Introduction:
Regimen containing Tacrolimus showed a superior allograft function and better prevention of acute rejection in renal transplant patients. Unfortunately, Tacrolimus has a narrow therapeutic window. Therefore, it is of high clinical impact to identify factors which can identify who is endangered to develop CNI toxicity. The most relevant are genes encoding the CYP3A5 leading to significant differences in Tacrolimus pharmacodynamics.(1)However, genetic profiling of patients is not available in many transplant centres. Therefore, factors which can predict patients’ risk of developing tacrolimus side effects would be of high interest to transplant physicians. We hypothesize that the Tacrolimus metabolism rate expressed as the blood concentration normalized by the dose(C/D ratio) can be a simple predictor.
Methods:
We analyzed data from 56 western Indian patients who underwent renal transplant from November 2022 to May 2023. Immunosuppressive regimen consisted of Tacrolimus, mycophenolate mofetil and prednisolone. An induction therapy with ATG or Basiliximab was given as per institute protocol. Tacrolimus was started at a dose of 0.1 mg/kg bid with a target trough level of 7–12 ng/mL during the first month, 6–10 ng/mL from month 2 to 3 and 3–8 ng/mL for the following time. Recipient and donor data were collected at the time of kidney transplant. To keep the approach simple, patients were divided into three C/D groups: slow(C/D ratio >1.55), intermediate(C/D ratio 1.05-1.55) and fast(C/D ratio <1.05) metabolizers.(2) Renal function was analyzed at 1,3,7,14,30 and 90 days after kidney transplant in 56 patients with an immunosuppressive regimen including tacrolimus, mycophenolate mofetil and prednisolone.
Results:
In our study population mean age of kidney transplant recipient was 39.2 years, whereas mean age of donor was 49.9 years. Majority of recipient were male patients around 47(83.9%), whereas majority of donor were female around 36(64.3%). Out of total recipients, fast metabolizers were only 1(1.8%), whereas slow and intermediate metabolizers were 39(70%) and 15(27.3%) respectively. We analysed CYP3A5 genetic polymorphism of our patients and correlated it with metabolizer groups. Out of 39 slow metabolizers 27 were homozygous (CYP3A5 3*3),15 of intermediate 9 were heterozygous (CYP3A5 3*1) and only 1 was fast metabolizer was wild type of genotype (CYP3A5 1*1). Hence the correlation between CYP polymorphism and C/D ratio was statistically significant with P value of 0.013. Patients with slow metabolizes have high tacrolimus level hence chances of CNI toxicity were likely to be more, whereas fast metabolizers have low tacrolimus level and chances of allograft rejections were likely to be more common with this group. This observation emphasizes the importance of identification of patient’s metabolizer type in renal transplant patients.
Conclusions:
We conclude that in order to achieve long term survival of allograft it is important to minimize risk factors affecting graft survival. One of the major factor is a tailored immunosuppressive regimen. In our experience calculating a simple C/D ratio would be a simple and cost effective surrogate marker of CYP3A5 genotype polymorphism in renal transplant patients. If C/D ratio can fulfil these criteria and needs, it can be evaluated in further studies.
REFERENCES
(1) Thölking G., Fortmann C., Koch R., Gerth H. U., Pabst D., Pavenstädt H., et al. (2014). The tacrolimus metabolism rate influences renal function after kidney transplantation. PloS One 9(10), e111128.

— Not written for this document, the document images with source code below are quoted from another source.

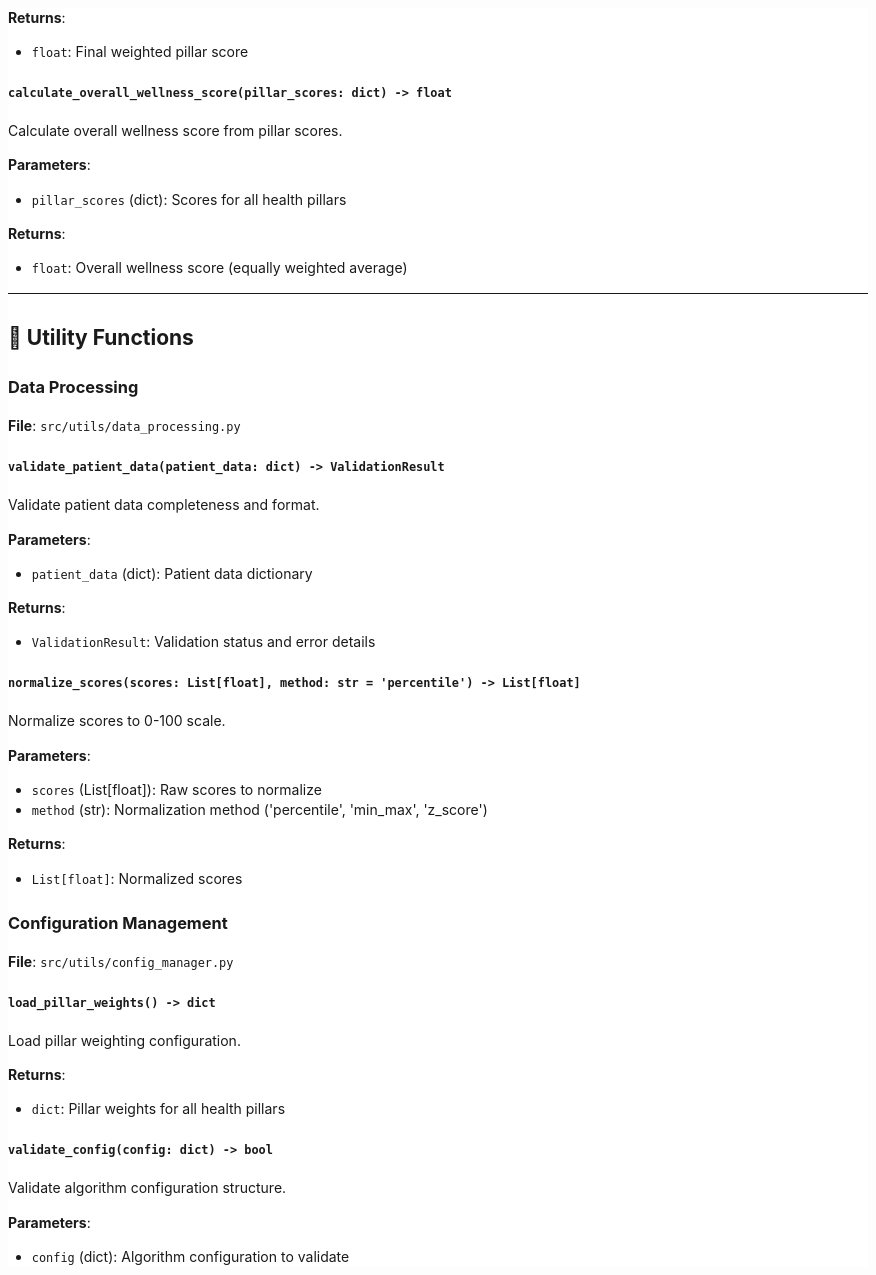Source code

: **Returns**:
- `float`: Final weighted pillar score

#### `calculate_overall_wellness_score(pillar_scores: dict) -> float`
Calculate overall wellness score from pillar scores.

**Parameters**:
- `pillar_scores` (dict): Scores for all health pillars

**Returns**:
- `float`: Overall wellness score (equally weighted average)

---

## 🔧 Utility Functions

### Data Processing
**File**: `src/utils/data_processing.py`

#### `validate_patient_data(patient_data: dict) -> ValidationResult`
Validate patient data completeness and format.

**Parameters**:
- `patient_data` (dict): Patient data dictionary

**Returns**:
- `ValidationResult`: Validation status and error details

#### `normalize_scores(scores: List[float], method: str = 'percentile') -> List[float]`
Normalize scores to 0-100 scale.

**Parameters**:
- `scores` (List[float]): Raw scores to normalize
- `method` (str): Normalization method ('percentile', 'min_max', 'z_score')

**Returns**:
- `List[float]`: Normalized scores

### Configuration Management
**File**: `src/utils/config_manager.py`

#### `load_pillar_weights() -> dict`
Load pillar weighting configuration.

**Returns**:
- `dict`: Pillar weights for all health pillars

#### `validate_config(config: dict) -> bool`
Validate algorithm configuration structure.

**Parameters**:
- `config` (dict): Algorithm configuration to validate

(2)Thölking G., Schmidt C., Koch R., Schuette-Nuetgen K., Pabst D., Wolters H., et al. (2016). Influence of tacrolimus metabolism rate on BKV infection after kidney transplantation. Sci. Rep. 6, 32273. 10.1038/srep32273
I have no potential conflict of interest to disclose.
I did not use generative AI and AI-assisted technologies in the writing process.